# united states district court warrant



## kyle (Aug 26, 2011)

Couple weeks ago I got a ticket for hitchhiking on the Blue Ridge Parkway. The ticket had no state, county, or city name on it. All it said was United States District Court. The ticket was only $50; I don't plan on paying it. Will that show up on any search for warrants and can it get me arrested?


----------



## Cardboard (Aug 31, 2011)

I have something similar a few years back. The problem is not the ticket, but the fact that they can pile a comtempt of court chanrge on top of your 50 dallar fine, which is 1000$ or 6 months. If you dont think you ever want to go back, dont worry about it, but before it turns into more of a problem, send them that 50 dollars, or just go to court.
Edit to clarify:
I dont support giving the state your money, nor do I mean that you should play by their rules and deal with this bullshit ticket, but really consider the consequences of how big this little shit can get. I have a lot of fines and minor arrests that I played off in my head as, "fuck you, fuck your law... I am not going to play this game." I now also have a fair amount of arrest warrants for Failure to Appear and contempt of court. There are letters being sent to at least 10 addresses, in at least 6 states that I can think of, letting me know that I am under arrest. Right. I am living in southern Spain, tickets for hitch hiking? being drunk? get the fuck...
Really though, I know that I wont have problems going around in the states if I keep my nose clean, with no random stops, I should be fine even to enter the county of these warrants.

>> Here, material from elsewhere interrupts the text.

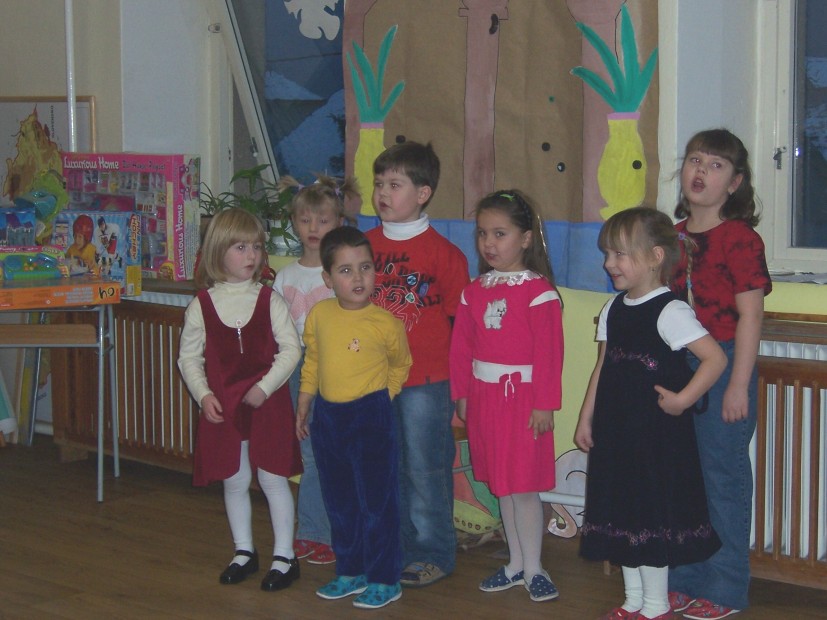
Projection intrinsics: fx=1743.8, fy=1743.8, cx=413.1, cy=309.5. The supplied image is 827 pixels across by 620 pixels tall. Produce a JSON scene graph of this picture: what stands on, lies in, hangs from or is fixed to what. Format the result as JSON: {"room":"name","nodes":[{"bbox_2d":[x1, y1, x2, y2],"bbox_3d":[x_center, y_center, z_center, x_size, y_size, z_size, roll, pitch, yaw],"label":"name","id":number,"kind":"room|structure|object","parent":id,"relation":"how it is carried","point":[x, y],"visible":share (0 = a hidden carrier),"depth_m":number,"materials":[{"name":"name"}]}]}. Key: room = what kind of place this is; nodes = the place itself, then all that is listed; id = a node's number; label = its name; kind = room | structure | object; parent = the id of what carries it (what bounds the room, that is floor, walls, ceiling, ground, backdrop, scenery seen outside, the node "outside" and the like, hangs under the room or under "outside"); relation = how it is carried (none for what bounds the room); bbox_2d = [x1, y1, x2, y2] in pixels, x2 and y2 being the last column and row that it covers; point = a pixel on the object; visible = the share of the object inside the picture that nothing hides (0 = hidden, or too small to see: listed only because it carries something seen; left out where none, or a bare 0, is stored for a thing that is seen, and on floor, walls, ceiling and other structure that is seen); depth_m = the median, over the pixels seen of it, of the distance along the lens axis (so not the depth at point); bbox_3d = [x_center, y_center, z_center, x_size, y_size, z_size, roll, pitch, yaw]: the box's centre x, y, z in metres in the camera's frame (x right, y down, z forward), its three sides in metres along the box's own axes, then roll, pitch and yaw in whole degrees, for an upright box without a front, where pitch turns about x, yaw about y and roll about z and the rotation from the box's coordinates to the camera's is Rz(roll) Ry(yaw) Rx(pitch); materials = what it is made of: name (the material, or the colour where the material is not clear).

Unfortunately, FTA charges mean that you become a flight risk. I expect the next minor infraction I get cited for could also mean that I am held in court, until court, as I am obviously a flight risk. Also, now that I am living abroad, if I ever get deported back to the states, and I am in Federal custody, there is no reason for them not to press these contempt charges, and put me straight in jail.
More or less, my advice is to go to court if you have the time. Never plead guilty, never plead no contest. These are 2 amateur mistakes, that are more or less just there for suckers to think they are getting off easy. A lot of the times if you plead not guilty, and push for a trial, your citation officer wont show, and you're off free. Just cost you a few court dates. If you cant be around, 50 bucks can be made in a few hours, plea no contest, and get it dropped in half. Don't just not show for your first date. you havent even formally been charged yet. No show is an automatic guilty plea, as well as a warrant for FTA.
Good luck, keep your head down.


----------



## kyle (Sep 2, 2011)

thanks man thats a huge help


----------